Pero estos no son problemas del castellano, donde jamás decimos ‘hombre fuego’ u ‘hombre correo’ para denotar a bomberos y carteros. Y además contamos con las formas neutras ‘quien,’ ‘su,’ ‘se,’ y ‘le.’ Por ejemplo, la oración inglesa He who defends an argument congratulates himself on those ideas which he finds convincing and meet with his approval, al traducirse al español se vuelve neutra y por lo tanto inclusiva: ‘Quien defiende un argumento se place en las ideas que le convencen y que son de su aprobación.’ Y los plurales castellanos, como ya asentamos arriba, tampoco excluyen a las mujeres. Entonces, en vez de estar siempre copiando las modas de los anglosajones, nos vendría bien cierta independencia cultural y dejarnos ya de tonterías.
Por desgracia no sobra decirlo, pero en lo anterior no hay argumento alguno para abandonar la lucha contra el sexismo.
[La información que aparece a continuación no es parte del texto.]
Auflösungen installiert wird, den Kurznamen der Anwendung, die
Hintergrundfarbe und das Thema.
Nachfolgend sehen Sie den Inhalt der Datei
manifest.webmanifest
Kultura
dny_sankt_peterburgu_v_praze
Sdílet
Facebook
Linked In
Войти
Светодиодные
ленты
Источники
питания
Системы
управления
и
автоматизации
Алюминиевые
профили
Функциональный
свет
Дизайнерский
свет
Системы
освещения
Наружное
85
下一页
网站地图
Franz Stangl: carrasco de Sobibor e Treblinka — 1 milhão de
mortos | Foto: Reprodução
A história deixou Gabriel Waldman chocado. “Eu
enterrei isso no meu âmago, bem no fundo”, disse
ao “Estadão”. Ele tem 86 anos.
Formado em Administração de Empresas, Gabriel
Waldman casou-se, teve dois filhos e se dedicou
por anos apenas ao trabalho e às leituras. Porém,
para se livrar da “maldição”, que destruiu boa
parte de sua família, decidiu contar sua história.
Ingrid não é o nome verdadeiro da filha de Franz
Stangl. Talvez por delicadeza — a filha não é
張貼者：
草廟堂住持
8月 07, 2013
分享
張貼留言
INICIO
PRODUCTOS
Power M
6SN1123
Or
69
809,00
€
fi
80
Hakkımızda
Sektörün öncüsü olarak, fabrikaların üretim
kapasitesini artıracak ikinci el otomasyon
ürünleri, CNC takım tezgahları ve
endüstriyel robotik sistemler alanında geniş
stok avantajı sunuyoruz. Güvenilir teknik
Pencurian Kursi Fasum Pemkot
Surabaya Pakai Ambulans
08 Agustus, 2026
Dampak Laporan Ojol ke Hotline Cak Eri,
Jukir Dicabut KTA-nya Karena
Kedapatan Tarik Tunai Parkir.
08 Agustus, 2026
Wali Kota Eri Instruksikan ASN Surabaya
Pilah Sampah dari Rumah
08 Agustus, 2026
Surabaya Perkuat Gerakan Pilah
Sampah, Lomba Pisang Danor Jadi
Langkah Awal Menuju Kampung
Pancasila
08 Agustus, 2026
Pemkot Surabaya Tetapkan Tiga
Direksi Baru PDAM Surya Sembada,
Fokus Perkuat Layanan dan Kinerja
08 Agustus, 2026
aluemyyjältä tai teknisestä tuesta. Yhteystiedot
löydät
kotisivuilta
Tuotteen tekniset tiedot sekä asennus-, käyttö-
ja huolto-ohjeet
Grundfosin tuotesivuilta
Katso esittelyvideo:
Todo lo contrario: hago una exhortación al feminismo efectivo.
Un defensor efectivo de las mujeres es, por ejemplo, mi amiga Rosi Orozco, al frente de la organización Comisión Unidos vs. Trata AC. Ella a diario pone el pellejo en riesgo dando batalla contra mafias que esclavizan a mujeres y niñas y las convierten en objetos de tráfico sexual. Le pregunté qué opina sobre los esfuerzos ‘feministas’ de reformar el lenguaje. Me dijo: “Los dobletes no darán como resultado una cultura en contra de la violencia que viven mujeres y niñas. Nuestra energía debe enfocarse en aquellas cosas que dan resultados y producen una transformación de la mentalidad y las acciones.”
Es decir que Rosi no anda por ahí con gestos buenistas gratuitos ‒que no socorren materialmente a mujer alguna‒ para lucir una estrella y ponerse a salvo de las crucifixiones públicas del outrage culture radical feminista. Prefiere hacer cosas que importan.